> [Task item]
Locate every line in the items below that contains the string "Description", and copy each such line. Matching is case-sensitive.

Source texts of formatted documents:
·····

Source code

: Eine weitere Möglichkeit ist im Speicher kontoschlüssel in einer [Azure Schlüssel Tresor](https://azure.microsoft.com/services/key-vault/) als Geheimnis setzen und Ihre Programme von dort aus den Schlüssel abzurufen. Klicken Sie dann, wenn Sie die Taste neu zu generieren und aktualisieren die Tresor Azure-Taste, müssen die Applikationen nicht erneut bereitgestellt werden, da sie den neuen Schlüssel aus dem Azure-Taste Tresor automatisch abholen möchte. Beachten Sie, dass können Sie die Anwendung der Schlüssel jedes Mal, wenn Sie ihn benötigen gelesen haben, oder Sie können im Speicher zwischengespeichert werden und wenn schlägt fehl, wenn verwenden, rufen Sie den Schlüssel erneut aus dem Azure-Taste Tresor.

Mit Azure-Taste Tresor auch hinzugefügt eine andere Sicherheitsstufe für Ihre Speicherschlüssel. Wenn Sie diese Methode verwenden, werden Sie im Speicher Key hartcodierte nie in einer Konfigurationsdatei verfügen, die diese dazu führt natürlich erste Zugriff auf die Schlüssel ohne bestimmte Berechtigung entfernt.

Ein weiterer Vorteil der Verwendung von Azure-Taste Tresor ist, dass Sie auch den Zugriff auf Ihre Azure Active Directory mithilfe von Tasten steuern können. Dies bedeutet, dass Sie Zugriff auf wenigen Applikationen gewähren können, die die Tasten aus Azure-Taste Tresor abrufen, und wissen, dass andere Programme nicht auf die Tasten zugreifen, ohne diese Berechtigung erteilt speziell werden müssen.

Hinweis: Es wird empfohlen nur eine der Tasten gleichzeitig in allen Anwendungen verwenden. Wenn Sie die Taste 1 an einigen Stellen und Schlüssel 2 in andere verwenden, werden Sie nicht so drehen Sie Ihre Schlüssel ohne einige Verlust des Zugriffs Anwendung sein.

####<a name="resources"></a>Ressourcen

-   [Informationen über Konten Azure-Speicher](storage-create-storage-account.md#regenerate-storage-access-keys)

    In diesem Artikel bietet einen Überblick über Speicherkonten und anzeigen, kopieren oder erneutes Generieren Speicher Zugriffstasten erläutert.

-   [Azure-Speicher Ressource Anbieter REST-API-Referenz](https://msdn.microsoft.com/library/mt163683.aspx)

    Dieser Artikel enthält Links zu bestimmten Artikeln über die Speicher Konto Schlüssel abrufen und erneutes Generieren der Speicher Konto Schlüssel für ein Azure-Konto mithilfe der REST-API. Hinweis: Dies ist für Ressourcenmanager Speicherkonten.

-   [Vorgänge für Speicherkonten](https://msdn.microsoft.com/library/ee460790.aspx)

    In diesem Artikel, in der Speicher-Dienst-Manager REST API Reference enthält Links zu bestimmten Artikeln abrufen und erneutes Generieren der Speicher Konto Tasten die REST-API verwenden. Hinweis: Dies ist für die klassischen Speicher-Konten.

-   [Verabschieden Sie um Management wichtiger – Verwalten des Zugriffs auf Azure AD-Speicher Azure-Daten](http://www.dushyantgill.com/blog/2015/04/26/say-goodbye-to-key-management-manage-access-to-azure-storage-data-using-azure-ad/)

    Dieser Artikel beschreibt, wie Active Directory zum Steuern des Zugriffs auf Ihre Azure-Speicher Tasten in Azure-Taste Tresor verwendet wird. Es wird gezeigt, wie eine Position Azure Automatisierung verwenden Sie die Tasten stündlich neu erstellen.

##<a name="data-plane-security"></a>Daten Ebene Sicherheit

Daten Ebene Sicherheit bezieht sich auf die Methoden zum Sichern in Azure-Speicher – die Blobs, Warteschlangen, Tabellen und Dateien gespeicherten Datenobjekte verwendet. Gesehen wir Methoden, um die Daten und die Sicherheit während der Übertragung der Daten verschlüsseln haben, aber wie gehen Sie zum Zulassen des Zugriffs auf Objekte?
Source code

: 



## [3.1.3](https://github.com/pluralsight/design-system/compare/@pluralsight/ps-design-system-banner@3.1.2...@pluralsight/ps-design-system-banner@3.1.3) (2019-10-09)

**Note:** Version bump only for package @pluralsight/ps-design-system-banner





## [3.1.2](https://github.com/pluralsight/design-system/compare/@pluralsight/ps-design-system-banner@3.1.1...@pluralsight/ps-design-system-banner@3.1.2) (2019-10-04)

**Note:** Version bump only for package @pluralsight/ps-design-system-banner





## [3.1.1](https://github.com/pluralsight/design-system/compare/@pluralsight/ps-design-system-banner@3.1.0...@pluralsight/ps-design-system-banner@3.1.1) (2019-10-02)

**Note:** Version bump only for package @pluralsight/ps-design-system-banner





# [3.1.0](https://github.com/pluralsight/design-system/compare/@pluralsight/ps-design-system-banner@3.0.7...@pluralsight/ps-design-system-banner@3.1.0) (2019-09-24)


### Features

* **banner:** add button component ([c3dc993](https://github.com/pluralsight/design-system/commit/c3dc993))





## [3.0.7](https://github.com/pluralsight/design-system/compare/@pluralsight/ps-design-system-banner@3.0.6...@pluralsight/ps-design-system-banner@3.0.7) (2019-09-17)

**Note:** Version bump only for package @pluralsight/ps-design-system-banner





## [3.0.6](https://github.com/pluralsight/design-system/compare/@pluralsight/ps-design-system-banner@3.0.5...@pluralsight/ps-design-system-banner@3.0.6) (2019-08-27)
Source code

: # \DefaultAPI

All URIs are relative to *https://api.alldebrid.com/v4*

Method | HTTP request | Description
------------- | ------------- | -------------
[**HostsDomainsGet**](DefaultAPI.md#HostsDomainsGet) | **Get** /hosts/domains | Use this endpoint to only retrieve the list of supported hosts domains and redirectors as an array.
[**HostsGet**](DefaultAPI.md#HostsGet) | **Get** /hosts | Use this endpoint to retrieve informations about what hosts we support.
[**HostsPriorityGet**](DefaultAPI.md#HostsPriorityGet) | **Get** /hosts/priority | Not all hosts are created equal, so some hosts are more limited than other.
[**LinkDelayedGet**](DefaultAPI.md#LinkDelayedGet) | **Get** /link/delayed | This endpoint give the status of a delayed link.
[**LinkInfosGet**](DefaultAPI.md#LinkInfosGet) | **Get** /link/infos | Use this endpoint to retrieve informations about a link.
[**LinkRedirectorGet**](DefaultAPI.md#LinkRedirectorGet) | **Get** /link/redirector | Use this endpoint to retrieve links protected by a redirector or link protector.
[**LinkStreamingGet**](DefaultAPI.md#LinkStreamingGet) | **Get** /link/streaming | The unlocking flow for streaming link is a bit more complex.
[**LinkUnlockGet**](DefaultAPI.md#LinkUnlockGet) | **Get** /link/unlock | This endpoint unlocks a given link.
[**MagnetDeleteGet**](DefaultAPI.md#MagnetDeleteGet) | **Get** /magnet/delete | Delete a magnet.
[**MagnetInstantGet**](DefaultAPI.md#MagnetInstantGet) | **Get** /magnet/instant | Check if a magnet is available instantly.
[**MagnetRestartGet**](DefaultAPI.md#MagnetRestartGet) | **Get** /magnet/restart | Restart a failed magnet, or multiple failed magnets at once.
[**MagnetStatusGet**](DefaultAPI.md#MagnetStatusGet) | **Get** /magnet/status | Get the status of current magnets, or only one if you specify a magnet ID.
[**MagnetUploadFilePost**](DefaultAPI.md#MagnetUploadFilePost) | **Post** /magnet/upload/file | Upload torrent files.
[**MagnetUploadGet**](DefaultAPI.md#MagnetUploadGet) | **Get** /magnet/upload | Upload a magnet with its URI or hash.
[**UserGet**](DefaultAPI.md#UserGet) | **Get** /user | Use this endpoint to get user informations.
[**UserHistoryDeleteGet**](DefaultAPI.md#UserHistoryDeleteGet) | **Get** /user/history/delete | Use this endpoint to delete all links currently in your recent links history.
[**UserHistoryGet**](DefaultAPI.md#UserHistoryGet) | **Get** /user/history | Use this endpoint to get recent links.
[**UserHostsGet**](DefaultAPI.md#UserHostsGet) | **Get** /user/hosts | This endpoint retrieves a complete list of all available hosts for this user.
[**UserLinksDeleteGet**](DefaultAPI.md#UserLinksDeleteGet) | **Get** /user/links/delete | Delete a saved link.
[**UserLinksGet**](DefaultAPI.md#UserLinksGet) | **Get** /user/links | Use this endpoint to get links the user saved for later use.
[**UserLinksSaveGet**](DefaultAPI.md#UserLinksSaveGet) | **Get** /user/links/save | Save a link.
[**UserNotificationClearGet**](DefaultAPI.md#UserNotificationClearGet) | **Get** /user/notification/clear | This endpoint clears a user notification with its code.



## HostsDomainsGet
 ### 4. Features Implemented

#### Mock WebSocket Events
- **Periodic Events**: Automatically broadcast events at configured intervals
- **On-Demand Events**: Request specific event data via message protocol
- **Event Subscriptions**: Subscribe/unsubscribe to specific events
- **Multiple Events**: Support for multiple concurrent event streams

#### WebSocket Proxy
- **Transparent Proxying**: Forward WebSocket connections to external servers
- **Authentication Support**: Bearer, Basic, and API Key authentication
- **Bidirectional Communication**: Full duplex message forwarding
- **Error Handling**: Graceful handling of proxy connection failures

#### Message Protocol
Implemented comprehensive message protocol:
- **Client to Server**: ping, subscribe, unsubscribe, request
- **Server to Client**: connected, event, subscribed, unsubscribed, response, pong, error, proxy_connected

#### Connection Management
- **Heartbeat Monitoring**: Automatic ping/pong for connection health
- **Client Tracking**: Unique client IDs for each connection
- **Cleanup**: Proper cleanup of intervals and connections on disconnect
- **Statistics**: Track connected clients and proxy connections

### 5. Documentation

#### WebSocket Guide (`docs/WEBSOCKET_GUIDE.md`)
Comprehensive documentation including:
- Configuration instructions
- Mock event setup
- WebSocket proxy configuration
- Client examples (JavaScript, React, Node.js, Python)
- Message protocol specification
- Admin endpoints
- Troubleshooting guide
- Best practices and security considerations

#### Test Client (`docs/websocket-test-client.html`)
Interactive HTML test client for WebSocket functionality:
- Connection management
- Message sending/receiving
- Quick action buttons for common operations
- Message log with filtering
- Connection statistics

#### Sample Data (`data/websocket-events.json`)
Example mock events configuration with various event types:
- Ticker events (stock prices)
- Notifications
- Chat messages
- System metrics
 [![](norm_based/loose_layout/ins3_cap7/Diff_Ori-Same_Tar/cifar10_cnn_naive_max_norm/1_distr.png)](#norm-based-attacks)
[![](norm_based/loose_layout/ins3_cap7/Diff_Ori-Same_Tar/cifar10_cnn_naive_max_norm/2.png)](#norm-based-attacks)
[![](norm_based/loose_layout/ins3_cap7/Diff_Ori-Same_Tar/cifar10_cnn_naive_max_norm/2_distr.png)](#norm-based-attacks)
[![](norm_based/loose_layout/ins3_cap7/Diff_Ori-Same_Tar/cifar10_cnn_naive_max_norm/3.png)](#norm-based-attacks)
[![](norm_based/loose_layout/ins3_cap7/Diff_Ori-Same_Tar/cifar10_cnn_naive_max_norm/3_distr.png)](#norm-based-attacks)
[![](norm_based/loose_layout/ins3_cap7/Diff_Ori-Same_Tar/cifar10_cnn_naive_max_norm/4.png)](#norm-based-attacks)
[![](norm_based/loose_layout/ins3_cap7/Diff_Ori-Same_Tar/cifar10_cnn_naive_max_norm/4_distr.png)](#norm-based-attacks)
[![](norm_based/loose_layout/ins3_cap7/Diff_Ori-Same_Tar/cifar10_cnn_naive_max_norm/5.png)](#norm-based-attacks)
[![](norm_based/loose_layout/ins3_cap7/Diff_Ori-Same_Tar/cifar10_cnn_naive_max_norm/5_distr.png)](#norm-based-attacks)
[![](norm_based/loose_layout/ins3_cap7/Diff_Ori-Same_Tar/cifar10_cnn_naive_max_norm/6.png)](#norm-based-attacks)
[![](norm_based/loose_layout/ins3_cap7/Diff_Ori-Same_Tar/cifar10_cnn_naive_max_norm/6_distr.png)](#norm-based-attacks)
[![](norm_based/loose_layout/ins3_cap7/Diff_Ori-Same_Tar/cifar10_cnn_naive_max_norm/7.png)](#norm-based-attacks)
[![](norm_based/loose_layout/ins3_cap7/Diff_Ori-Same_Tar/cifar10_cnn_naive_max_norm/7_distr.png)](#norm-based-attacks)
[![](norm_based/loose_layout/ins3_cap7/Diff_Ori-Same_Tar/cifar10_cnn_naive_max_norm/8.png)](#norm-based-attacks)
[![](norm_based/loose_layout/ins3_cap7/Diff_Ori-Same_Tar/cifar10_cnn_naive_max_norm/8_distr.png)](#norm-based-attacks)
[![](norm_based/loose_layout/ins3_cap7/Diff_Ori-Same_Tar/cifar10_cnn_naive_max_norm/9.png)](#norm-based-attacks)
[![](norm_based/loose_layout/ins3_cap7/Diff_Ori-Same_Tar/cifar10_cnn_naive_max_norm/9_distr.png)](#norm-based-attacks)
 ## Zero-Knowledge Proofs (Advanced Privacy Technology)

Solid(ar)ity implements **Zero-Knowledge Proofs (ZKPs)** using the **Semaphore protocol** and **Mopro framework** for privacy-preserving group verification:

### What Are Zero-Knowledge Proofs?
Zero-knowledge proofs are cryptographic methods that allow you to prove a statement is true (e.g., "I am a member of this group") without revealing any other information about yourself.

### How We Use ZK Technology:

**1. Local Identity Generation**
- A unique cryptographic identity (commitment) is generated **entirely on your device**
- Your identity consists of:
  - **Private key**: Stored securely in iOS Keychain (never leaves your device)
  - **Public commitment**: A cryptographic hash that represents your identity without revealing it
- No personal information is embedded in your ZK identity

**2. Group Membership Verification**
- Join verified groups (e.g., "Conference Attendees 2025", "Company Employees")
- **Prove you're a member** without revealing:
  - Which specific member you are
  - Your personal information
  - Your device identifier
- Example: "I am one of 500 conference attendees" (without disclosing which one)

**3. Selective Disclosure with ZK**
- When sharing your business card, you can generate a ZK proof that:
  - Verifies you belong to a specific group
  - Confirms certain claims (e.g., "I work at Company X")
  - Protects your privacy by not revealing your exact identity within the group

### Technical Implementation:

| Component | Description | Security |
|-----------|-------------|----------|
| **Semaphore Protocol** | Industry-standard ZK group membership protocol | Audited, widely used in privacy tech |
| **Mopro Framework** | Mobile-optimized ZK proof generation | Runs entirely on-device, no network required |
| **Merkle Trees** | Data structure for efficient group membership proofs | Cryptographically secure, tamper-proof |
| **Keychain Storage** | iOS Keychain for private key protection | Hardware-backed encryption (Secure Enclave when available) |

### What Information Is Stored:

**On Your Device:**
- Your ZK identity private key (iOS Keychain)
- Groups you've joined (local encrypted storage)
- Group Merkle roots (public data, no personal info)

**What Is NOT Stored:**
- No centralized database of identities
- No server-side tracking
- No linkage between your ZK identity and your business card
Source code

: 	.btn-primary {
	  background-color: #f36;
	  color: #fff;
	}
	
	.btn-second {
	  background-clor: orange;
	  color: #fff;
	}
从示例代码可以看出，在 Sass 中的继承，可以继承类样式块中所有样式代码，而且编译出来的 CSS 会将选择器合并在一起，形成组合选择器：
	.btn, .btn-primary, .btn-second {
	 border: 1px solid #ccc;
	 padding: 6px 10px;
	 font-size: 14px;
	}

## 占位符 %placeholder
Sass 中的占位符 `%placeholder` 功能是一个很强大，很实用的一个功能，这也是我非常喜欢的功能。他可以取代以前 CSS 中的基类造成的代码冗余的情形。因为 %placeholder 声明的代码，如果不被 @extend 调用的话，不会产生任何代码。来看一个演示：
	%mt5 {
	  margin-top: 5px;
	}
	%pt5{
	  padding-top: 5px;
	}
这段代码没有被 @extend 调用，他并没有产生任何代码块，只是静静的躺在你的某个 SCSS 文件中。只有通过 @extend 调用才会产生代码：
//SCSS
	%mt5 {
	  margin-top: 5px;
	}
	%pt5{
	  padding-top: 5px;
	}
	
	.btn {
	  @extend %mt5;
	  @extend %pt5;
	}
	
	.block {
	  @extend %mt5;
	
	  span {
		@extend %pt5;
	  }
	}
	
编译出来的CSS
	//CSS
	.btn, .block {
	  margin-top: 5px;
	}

·····

> [Written solution]
Method | HTTP request | Description
| Component | Description | Security |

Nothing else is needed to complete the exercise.